Dann erklär mir mal deine Sicht der Evolution. Bin schon ganz gespannt drauf!
Den Unterschied zwischen einer simplen Weltraumrakete und den komplexen "Schaltungen" eines Gehirns, die wir momentan nicht mal ansatzweise verstehen und somit nie in der Lage sein werden, nachzubauen, wirst du hoffentlich selber einsehen. 

Robocop und Co sind und bleiben Schwachsinn!


----------



## Cosmas (22. Oktober 2011)

*AW: künstliche Intelligenz: Super Roboter denkt wie Mensch*



mmayr schrieb:


> Dann erklär mir mal deine Sicht der Evolution.
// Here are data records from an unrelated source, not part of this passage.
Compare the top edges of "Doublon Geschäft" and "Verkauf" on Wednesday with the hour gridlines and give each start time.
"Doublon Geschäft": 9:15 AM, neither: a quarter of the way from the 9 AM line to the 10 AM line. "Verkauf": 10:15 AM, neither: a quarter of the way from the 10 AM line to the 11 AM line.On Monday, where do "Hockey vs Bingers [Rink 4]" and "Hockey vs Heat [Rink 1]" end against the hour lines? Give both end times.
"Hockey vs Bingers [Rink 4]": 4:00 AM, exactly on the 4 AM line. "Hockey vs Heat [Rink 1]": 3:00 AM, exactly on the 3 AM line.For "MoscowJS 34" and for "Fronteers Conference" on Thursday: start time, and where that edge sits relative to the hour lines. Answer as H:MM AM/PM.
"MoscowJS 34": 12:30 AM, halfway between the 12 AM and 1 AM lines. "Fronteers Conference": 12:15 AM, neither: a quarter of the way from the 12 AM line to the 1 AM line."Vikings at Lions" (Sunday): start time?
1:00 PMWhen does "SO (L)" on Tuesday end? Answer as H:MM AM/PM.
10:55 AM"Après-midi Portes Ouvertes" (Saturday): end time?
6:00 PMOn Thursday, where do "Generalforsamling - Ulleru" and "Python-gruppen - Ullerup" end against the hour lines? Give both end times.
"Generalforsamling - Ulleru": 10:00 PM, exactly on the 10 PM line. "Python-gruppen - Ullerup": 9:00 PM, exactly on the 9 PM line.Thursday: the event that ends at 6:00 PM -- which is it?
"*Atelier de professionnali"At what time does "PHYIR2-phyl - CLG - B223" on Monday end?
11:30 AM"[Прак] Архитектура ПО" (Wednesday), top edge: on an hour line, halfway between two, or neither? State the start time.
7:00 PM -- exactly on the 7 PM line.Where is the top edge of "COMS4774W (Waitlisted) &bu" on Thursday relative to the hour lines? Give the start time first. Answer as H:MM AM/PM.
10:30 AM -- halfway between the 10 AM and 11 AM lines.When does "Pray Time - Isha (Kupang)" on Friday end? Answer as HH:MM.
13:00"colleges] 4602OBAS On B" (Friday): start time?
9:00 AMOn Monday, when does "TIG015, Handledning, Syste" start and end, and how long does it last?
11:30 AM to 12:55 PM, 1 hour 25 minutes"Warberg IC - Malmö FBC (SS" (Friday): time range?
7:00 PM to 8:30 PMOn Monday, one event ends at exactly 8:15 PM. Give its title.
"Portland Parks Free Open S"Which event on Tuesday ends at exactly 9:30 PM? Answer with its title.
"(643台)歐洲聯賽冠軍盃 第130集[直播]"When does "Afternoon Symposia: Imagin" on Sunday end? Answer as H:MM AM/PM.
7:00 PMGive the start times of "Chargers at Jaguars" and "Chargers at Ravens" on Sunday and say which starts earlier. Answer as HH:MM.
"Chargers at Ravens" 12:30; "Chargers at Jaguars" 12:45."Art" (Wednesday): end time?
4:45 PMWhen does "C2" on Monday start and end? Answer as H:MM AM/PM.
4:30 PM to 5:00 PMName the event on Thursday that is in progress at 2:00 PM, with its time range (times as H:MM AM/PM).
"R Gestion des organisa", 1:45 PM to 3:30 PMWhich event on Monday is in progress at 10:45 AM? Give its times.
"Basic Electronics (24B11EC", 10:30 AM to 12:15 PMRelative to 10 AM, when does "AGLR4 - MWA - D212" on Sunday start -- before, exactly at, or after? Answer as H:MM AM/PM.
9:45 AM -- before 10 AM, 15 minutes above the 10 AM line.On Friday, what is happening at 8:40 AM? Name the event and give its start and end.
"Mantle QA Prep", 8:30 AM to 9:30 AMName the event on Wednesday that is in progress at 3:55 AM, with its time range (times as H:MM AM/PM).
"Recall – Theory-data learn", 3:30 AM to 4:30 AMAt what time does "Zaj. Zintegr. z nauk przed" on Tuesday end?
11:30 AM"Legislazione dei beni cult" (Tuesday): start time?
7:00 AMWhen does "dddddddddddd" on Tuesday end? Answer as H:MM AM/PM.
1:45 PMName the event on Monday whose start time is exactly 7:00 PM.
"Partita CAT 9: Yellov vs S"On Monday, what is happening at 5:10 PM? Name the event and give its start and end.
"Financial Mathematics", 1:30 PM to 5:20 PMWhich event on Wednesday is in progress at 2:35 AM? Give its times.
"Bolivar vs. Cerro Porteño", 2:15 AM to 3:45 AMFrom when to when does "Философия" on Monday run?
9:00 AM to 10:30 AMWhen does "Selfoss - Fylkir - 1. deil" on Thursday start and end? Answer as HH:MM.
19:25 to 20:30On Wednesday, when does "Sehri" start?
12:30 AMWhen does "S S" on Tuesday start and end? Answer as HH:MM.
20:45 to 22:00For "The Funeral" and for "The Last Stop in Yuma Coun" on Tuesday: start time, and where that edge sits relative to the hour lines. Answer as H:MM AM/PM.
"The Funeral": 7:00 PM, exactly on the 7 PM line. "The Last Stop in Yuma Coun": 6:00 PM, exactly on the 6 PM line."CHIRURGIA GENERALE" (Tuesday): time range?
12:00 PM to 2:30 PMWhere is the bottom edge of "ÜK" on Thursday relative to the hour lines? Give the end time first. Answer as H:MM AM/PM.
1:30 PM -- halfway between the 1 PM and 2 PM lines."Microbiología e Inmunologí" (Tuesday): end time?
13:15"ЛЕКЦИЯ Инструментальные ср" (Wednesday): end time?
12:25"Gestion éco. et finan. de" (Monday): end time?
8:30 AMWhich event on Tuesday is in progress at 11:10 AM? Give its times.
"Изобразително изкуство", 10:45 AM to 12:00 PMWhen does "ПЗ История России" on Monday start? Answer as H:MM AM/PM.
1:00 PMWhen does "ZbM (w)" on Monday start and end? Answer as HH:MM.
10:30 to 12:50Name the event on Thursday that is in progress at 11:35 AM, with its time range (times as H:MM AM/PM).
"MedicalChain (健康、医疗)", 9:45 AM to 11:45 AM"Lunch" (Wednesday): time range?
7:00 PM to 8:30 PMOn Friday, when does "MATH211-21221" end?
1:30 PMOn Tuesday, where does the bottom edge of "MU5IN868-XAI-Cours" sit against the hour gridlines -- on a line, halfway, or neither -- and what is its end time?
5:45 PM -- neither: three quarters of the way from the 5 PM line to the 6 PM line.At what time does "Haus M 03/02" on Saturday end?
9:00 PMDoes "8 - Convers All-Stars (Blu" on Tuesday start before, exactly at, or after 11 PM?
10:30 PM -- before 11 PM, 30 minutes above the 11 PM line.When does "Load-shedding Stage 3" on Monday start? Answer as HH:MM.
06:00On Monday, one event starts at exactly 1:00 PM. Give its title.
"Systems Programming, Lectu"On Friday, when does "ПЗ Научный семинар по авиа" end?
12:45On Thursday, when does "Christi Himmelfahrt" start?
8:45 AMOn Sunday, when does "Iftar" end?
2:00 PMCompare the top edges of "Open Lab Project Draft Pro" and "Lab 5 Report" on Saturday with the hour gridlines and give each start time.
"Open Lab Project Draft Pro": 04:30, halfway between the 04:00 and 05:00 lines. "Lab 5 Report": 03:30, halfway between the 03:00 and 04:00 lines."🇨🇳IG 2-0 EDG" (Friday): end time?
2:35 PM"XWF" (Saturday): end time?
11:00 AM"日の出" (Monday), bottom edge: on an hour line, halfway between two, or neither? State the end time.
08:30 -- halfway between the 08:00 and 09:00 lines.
Bin schon ganz gespannt drauf!
> Den Unterschied zwischen einer simplen Weltraumrakete und den komplexen "Schaltungen" eines Gehirns, die wir momentan nicht mal ansatzweise verstehen und somit nie in der Lage sein werden, nachzubauen, wirst du hoffentlich selber einsehen.
> 
> Robocop und Co sind und bleiben Schwachsinn!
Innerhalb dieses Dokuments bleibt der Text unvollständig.